Monday, October 22, 2012

56 analogies & Hemingway homework for 10/29


As we transition from writing poetry to writing fiction,  let's practice by starting a short short of about half a page to one page, single-spaced, based on one of the "56 Worst/Best analogies of high school students.

Scour this list for an analogy that inspires the beginnings of a plot to you. Focus on using the analogy to extend -- and demonstrate -- the five elements of plot.

Also, consider the humor (for some, accidental) inspired by the writing style used by the high school author. Try to mimic the analogy's sentence structure (syntax) in drafting your story, as well as the overall voice created by the analogy. For some (only some) clarity, look at these examples

Examples:

9. Her vocabulary was as bad as, like, whatever.  --> This writer mocks, or satirizes, the "her" for a lack of eloquence with, like, "California Girl" dialect!

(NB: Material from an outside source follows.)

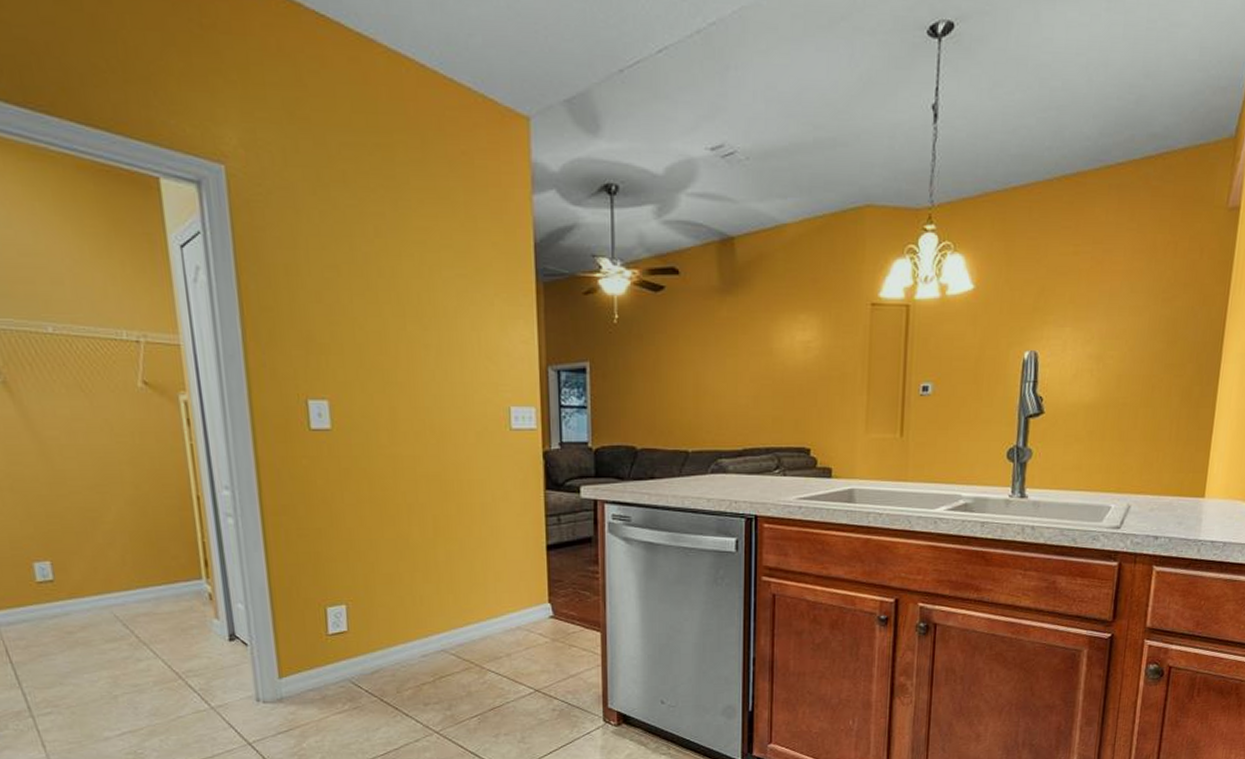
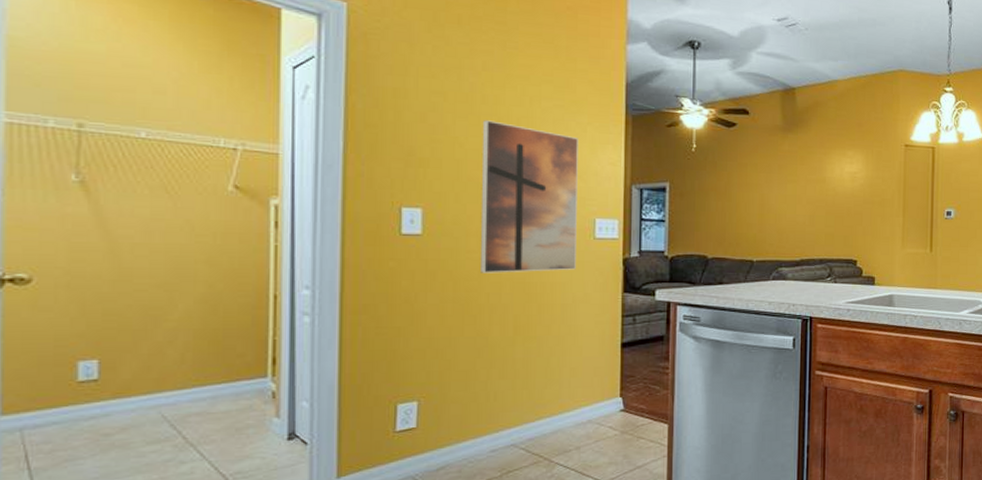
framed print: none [380,296,493,470] -> present [481,120,578,273]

10. She grew on him like she was a colony of E. coli and he was room-temperature Canadian beef. --> The humor in this analogy is different from the above in that the writer does not mock, but does use a hyperbolic and grotesquely inappropriate image. In short, the image is a negative way of "growing" on someone -- which I don't think the HS writer intended!



Reading Homework for 10/29: Hemingway's "Hills Like White Elephants."    (Also, same story is linked here in a different format.) We will use EH's story to discuss more fiction elements. Answer the following questions:


·      What are our characterizations of The American and the girl?

·      How does Ernest Hemingway use exposition to help shape his characters?

·      Where does most of the action take place in story? What about the lack of physical action is significant to our understanding of these characters?

·      What are some of the ways the reader finds meaning in the dialogue – both what is said and how the characters speak to each other?